Protease activity analysis: A toolkit for analyzing enzyme activity data
- Ava P. Soleimany ,
- Carmen Martin-Alonso ,
- Melodi Anahtar ,
- Cathy S. Wang ,
- Sangeeta N. Bhatia
ACS Omega | , Vol 7(28): pp. 24292-24301
Analyzing the activity of proteases and their substrates is critical to defining the biological functions of these enzymes and to designing new diagnostics and therapeutics that target protease dysregulation in disease. While a wide range of databases and algorithms have been created to better predict protease cleavage sites, there is a dearth of computational tools to automate analysis of in vitro and in vivo protease assays. This necessitates individual researchers to develop their own analytical pipelines, resulting in a lack of standardization across the field. To facilitate protease research, here we present Protease Activity Analysis (PAA), a toolkit for the preprocessing, visualization, machine learning analysis, and querying of protease activity data sets.
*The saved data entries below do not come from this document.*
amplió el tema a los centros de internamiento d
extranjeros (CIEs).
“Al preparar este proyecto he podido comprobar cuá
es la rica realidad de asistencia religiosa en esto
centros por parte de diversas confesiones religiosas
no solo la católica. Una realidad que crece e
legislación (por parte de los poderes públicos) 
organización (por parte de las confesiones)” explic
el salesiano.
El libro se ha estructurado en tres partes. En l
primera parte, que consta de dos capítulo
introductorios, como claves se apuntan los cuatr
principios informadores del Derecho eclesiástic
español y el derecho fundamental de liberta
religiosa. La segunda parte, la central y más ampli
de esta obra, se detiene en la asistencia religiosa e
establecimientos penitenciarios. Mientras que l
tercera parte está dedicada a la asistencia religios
PAA leverages a Python-based object-oriented implementation that provides a modular framework for streamlined analysis across three major components. First, PAA provides a facile framework to query data sets of synthetic peptide substrates and their cleavage susceptibilities across a diverse set of proteases. To complement the database functionality, PAA also includes tools for the automated analysis and visualization of user-input enzyme–substrate activity measurements generated through in vitro screens against synthetic peptide substrates. Finally, PAA supports a set of modular machine learning functions to analyze in vivo protease activity signatures that are generated by activity-based sensors. Overall, PAA offers the protease community a breadth of computational tools to streamline research, taking a step toward standardizing data analysis across the field and in chemical biology and biochemistry at large.